By James Slater - 10/17/2023 - Comments

For so, so many people all around the world, the very notion that boxing may one day, and one day soon, be wiped off the roster as far as the super-prestigious, yes indeed, life-changing Olympic Games are concerned, is a terrifying one. But it’s true – boxing could become a sport no longer featured at the Olympics.

We’ve heard talk to this effect recently, with the IBA (International Boxing Association) losing their recognition by the IOC (International Olympic Committee) in June of this year. The decision is being appealed as we speak. But boxing, which has been a huge part of the Olympic Games since 1920, is a sport that IOC president Thomas Bach wants to see remain as part of the Olympic program.

For now, boxing will stay where it is as far as the Olympic go, with boxing to feature in Paris, France in 2024. But after that……who knows? For now, boxing at 2028 in Los Angeles is “on hold.”

“We want boxing on the program. We have no problem, with boxing or boxers – we have a problem with the governing body,” Bach said to the media a while back.

The “problem” Wach and his colleagues have with the governing body (the IBA) is down to the concerns regarding the IBA’s officiating, their finances and ability to govern suitably. There have been suggestions of corruption in some Olympic boxing matches.

But again, for so many people, the idea of boxing being wiped from the Olympics is a terrible one. Recently, Irish boxing legend Barry McGuigan, writing in his regular column for The Mirror, wrote how boxing being removed from the Olympic schedule would be “a travesty.”

“The fate of the sport as an Olympic event is to be decided at the 141st session of the general assembly, which begins in Mumbai on Sunday (October 15),” McGuigan wrote. “Concerns over unreliable judging, financial irregularities and corruption led to the IOC to threaten exclusion unless the governing body, the IBA, introduced reforms. The refusal of the IBA to act led to its expulsion from the Olympic movement and left boxing vulnerable to replacement by other sports.”
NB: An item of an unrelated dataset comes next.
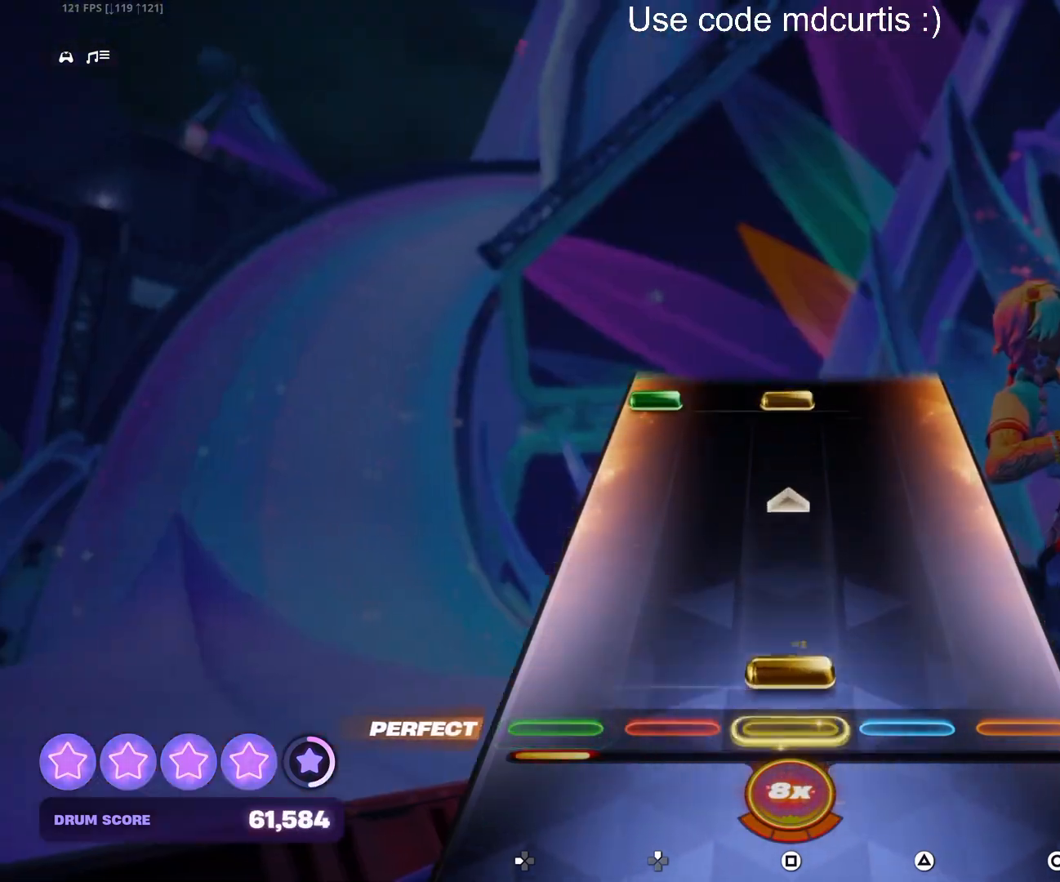
{"buttons": ["SQUARE", "DPAD_LEFT"], "events": [[33, "SQUARE", "down"], [233, "SQUARE", "up"], [450, "DPAD_LEFT", "down"], [450, "SQUARE", "down"]]}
As McGuigan also wrote, “it’s a nervous moment for amateur boxing.”

Just ask yourself, where would legends such as Muhammad Ali, Joe Frazier, George Foreman, Mark Breland, Oscar De La Hoya…….and so, so many more, have been if there had been no Olympic opportunity open to them as they began their boxing careers? If there were a petition to save the sport as an Olympic event, you can bet your life many, many millions of boxing fans the world over would aggressively sign it!